## REQUEST
Reproduce the rows below line for line, without changing anything except that the pictures are left out.
========================
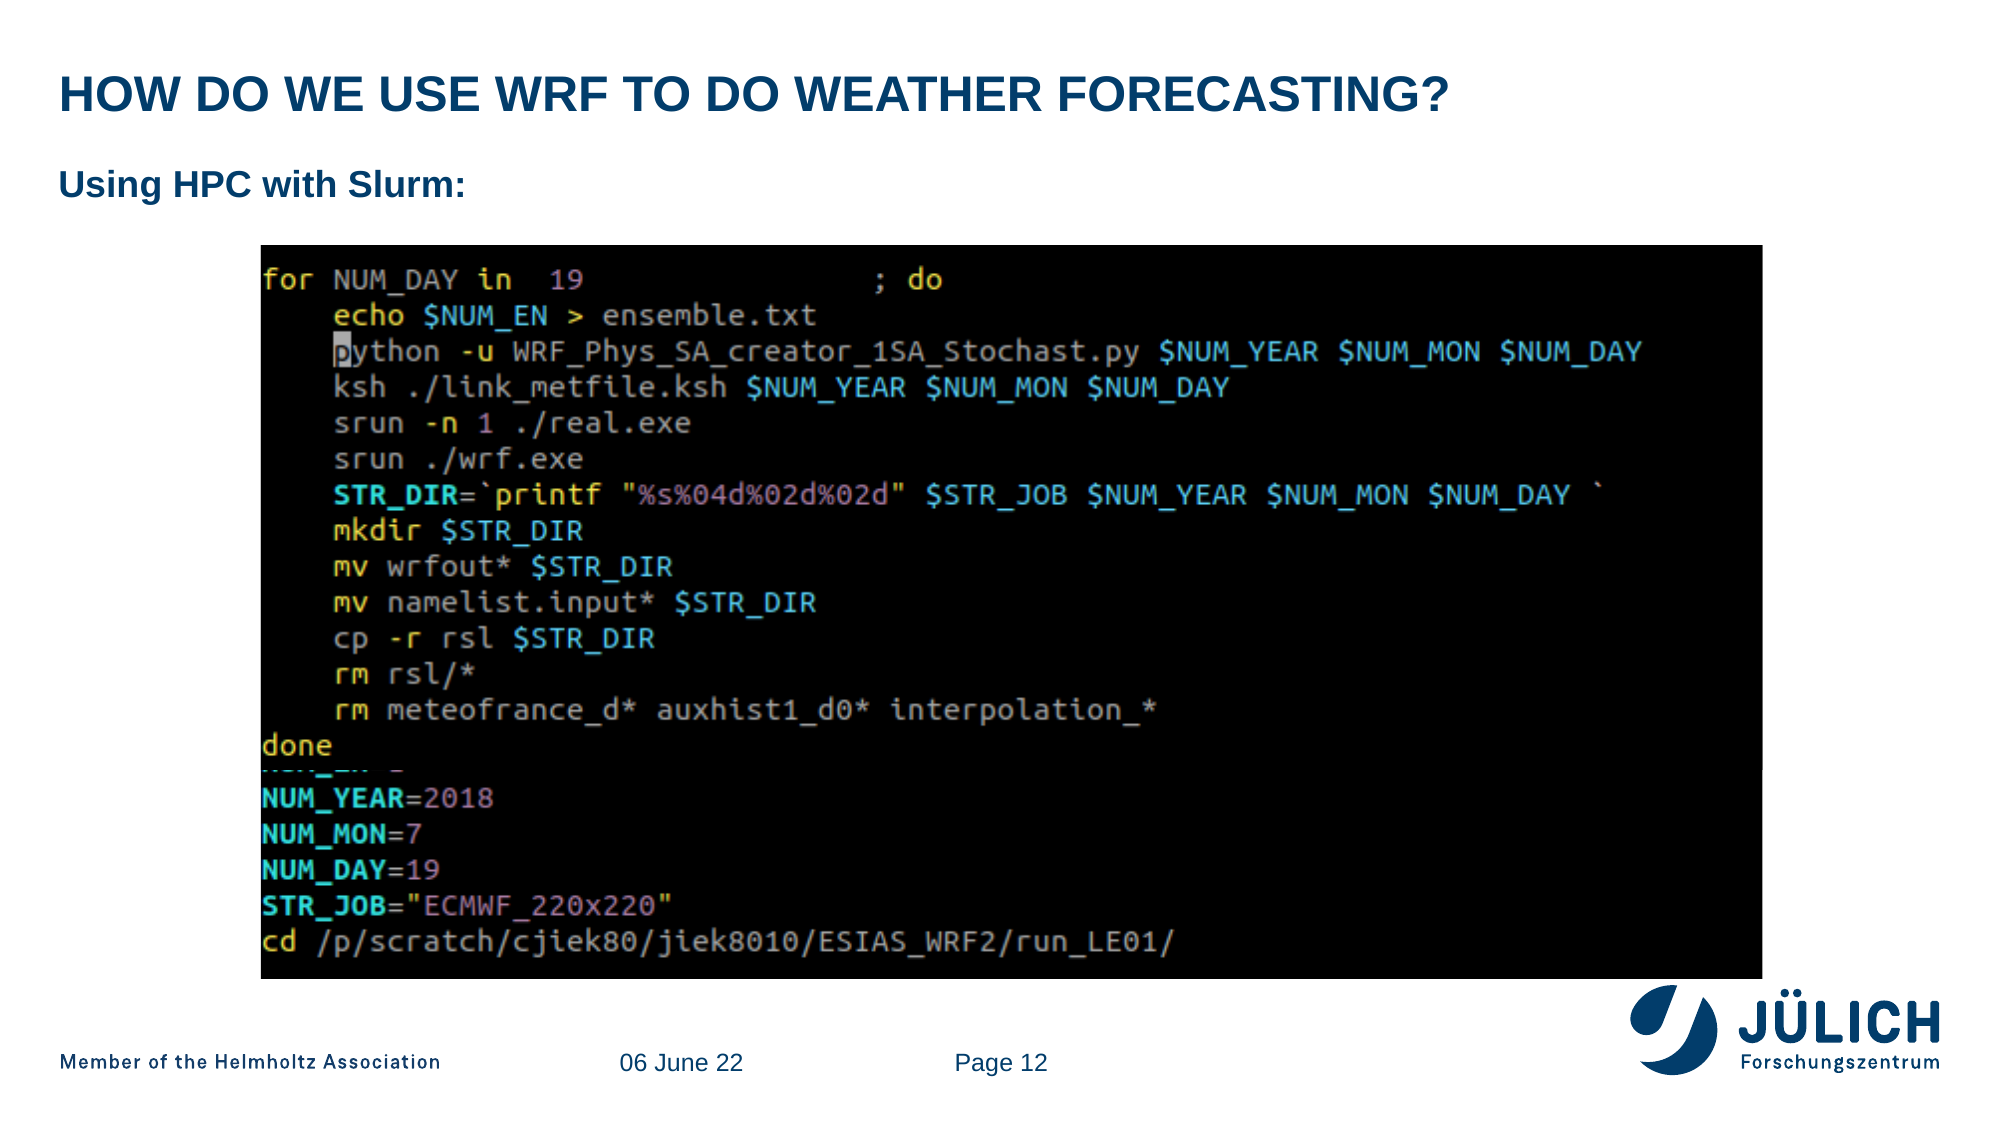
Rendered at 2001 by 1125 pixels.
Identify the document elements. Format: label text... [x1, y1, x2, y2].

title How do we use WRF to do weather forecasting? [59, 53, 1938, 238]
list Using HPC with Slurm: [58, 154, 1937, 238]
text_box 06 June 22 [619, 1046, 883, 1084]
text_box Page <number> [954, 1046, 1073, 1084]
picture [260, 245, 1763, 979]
========================
## THE ANSWER
Rendered at 2001 by 1125 pixels.
Identify the document elements. Format: label text... [x1, y1, x2, y2].

title How do we use WRF to do weather forecasting? [59, 53, 1938, 238]
list Using HPC with Slurm: [58, 154, 1937, 238]
text_box 06 June 22 [619, 1046, 883, 1084]
text_box Page <number> [954, 1046, 1073, 1084]
picture [260, 245, 1763, 979]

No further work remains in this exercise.